Multi-view Disentanglement for Reinforcement Learning with Multiple Cameras
Mhairi Dunion, Stefano V. Albrecht
TL;DR
This paper tackles the challenge of camera-dependent performance in image-based reinforcement learning by introducing Multi-View Disentanglement (MVD), a self-supervised auxiliary task that learns a shared camera-agnostic representation and a private camera-specific representation from multiple views. By deploying encoders that produce $\mathbf{s}_t^{c_i}$ and $\mathbf{p}_t^{c_i}$ and forming policy inputs $\mathbf{z}_t = (\mathbf{s}_t^{c_i}, \mathbf{p}_t^{c_j})$, MVD enables robust policy learning and zero-shot generalization to any single camera from the training set. The method relies on two InfoNCE-based losses, $\mathcal{L}^{\text{S}}$ and $\mathcal{L}^{\text{P}}$, to align shared representations across views while disentangling camera-specific information, culminating in $\mathcal{L}^{\text{MVD}} = \mathcal{L}^{\text{S}} + \mathcal{L}^{\text{P}}$ and joint RL optimization.
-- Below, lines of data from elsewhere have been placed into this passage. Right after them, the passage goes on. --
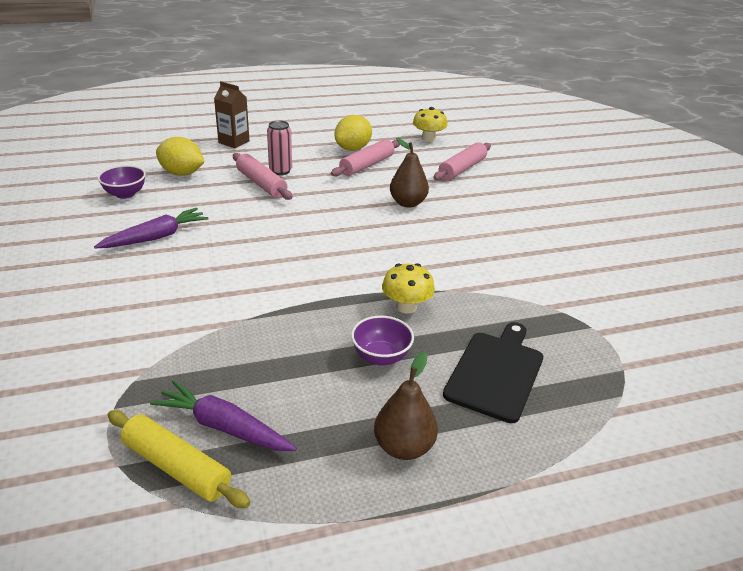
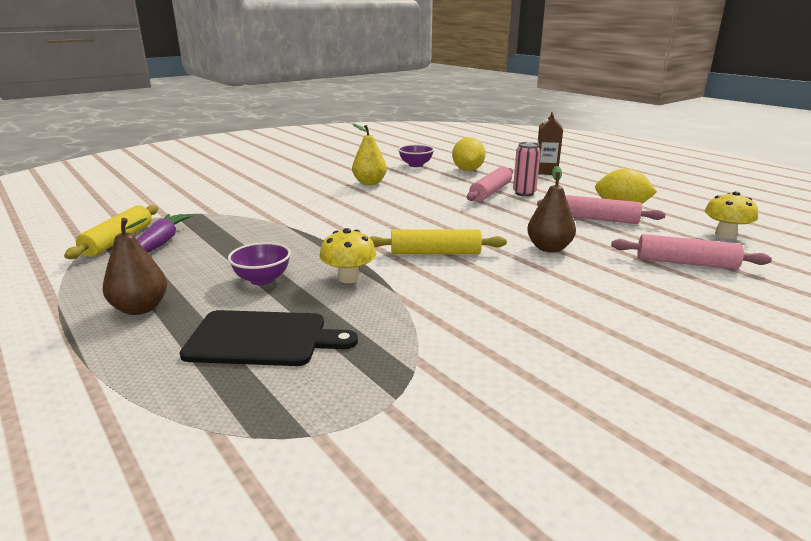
camera: 70 degrees right, 10 degrees down
purple carrot [94,208,209,248] -> yellow pear [352,123,387,185]
none -> yellow rolling pin [369,229,507,254]

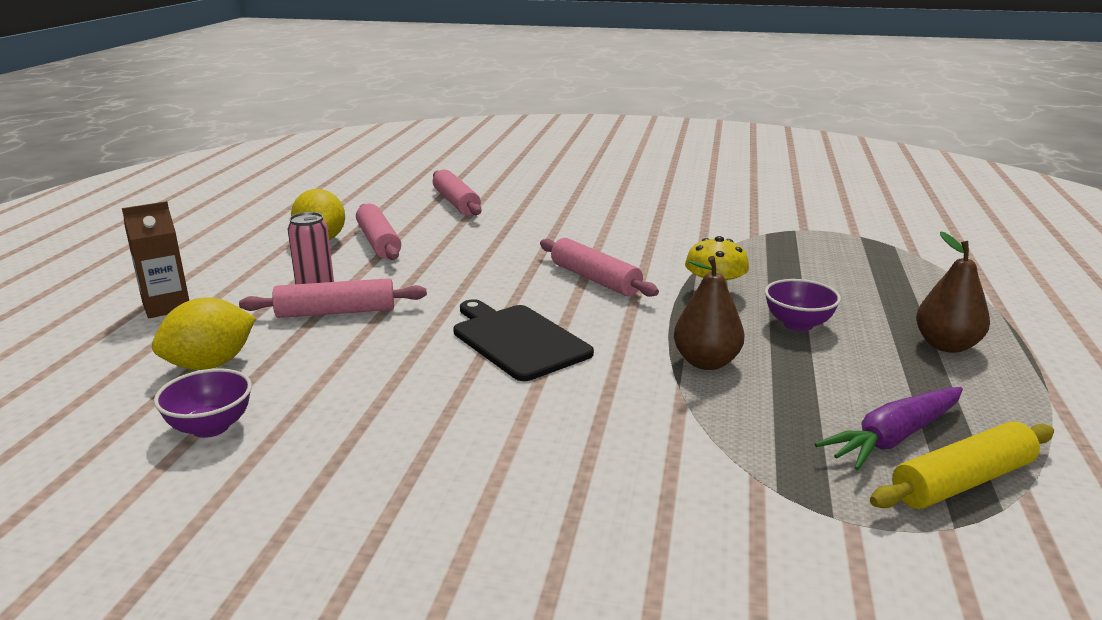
camera: 130 degrees left, 0 degrees up
black cutting board [180,310,358,366] -> black cutting board moved to [453,299,594,381]
yellow pear [352,123,387,185] -> none
yellow rolling pin [369,229,507,254] -> pink rolling pin [540,238,659,297]
brown pear [527,166,576,253] -> brown pear moved to [674,256,744,370]
yellow mushroom [705,191,758,239] -> none

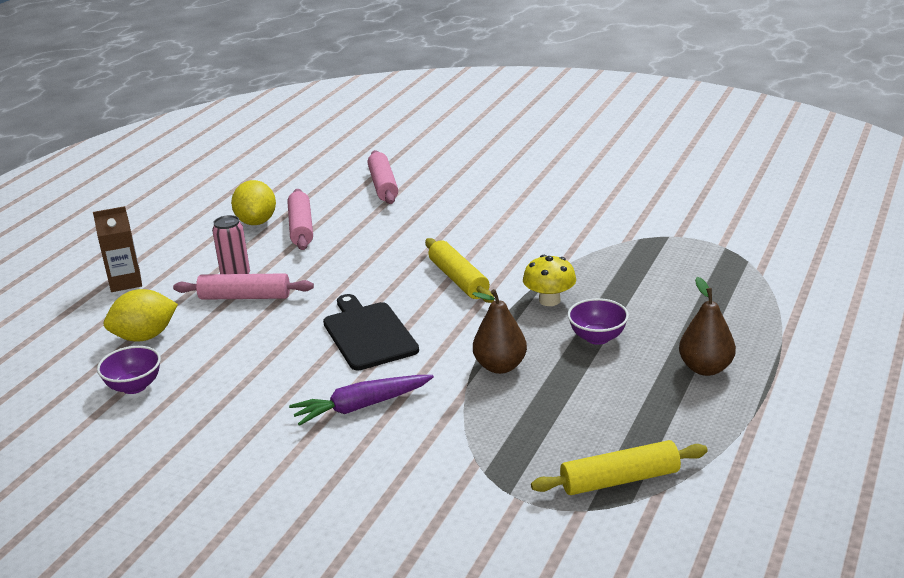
camera: 15 degrees right, 5 degrees up
pink rolling pin [540,238,659,297] -> yellow rolling pin [425,238,494,303]
purple carrot [815,387,963,470] -> purple carrot moved to [289,375,434,426]

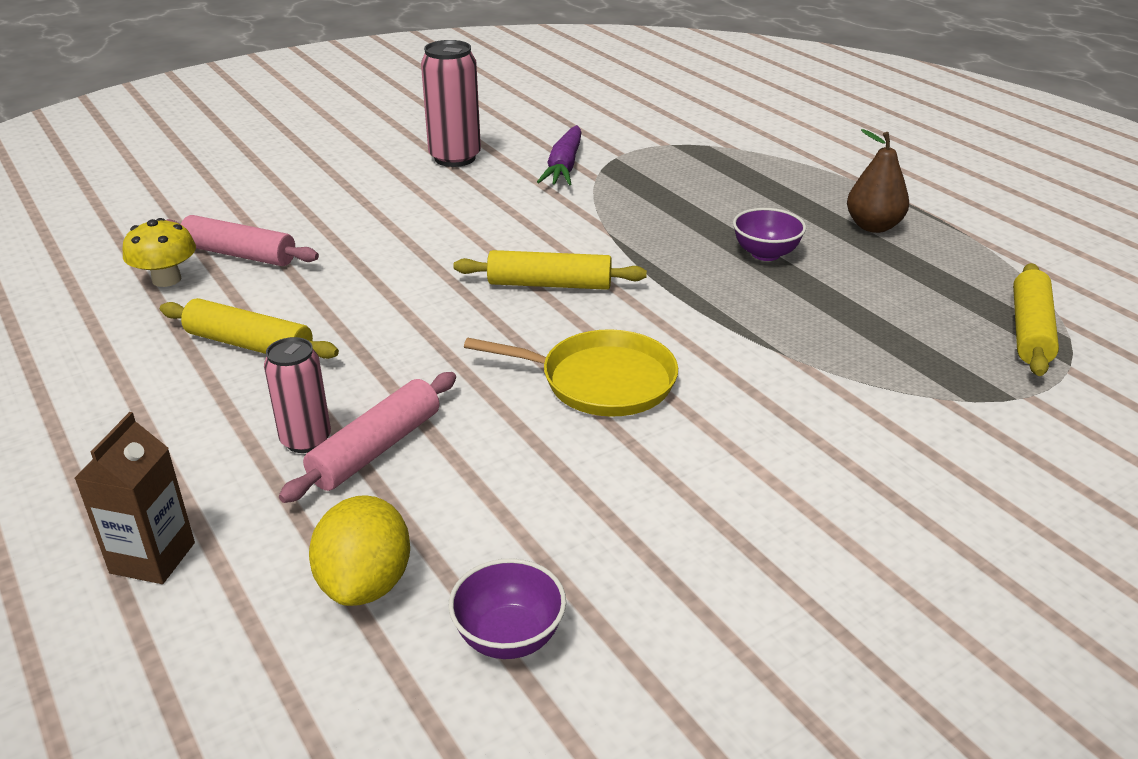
camera: 60 degrees left, 5 degrees up
yellow lemon [231,180,276,225] -> none
pink rolling pin [288,189,313,250] -> yellow rolling pin [160,298,339,359]
purple carrot [289,375,434,426] -> purple carrot moved to [537,125,582,186]
black cutting board [323,294,419,370] -> yellow pan [464,329,678,417]
brown pear [472,289,527,374] -> none
yellow mushroom [523,255,576,306] -> yellow mushroom moved to [123,218,196,287]
none -> pink can [421,40,481,167]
Experimental results on Panda Gym and MetaWorld tasks demonstrate that MVD can achieve performance comparable to multi-camera training while offering robust zero-shot generalization to single-camera deployment, outperforming single-camera baselines and VIB baselines in many tasks. This approach is practically significant for real-world robotics where multi-camera setups may be unavailable or unreliable during deployment, enabling reliable control from a single camera when needed.
Abstract
The performance of image-based Reinforcement Learning (RL) agents can vary depending on the position of the camera used to capture the images. Training on multiple cameras simultaneously, including a first-person egocentric camera, can leverage information from different camera perspectives to improve the performance of RL. However, hardware constraints may limit the availability of multiple cameras in real-world deployment. Additionally, cameras may become damaged in the real-world preventing access to all cameras that were used during training. To overcome these hardware constraints, we propose Multi-View Disentanglement (MVD), which uses multiple cameras to learn a policy that is robust to a reduction in the number of cameras to generalise to any single camera from the training set. Our approach is a self-supervised auxiliary task for RL that learns a disentangled representation from multiple cameras, with a shared representation that is aligned across all cameras to allow generalisation to a single camera, and a private representation that is camera-specific. We show experimentally that an RL agent trained on a single third-person camera is unable to learn an optimal policy in many control tasks; but, our approach, benefiting from multiple cameras during training, is able to solve the task using only the same single third-person camera.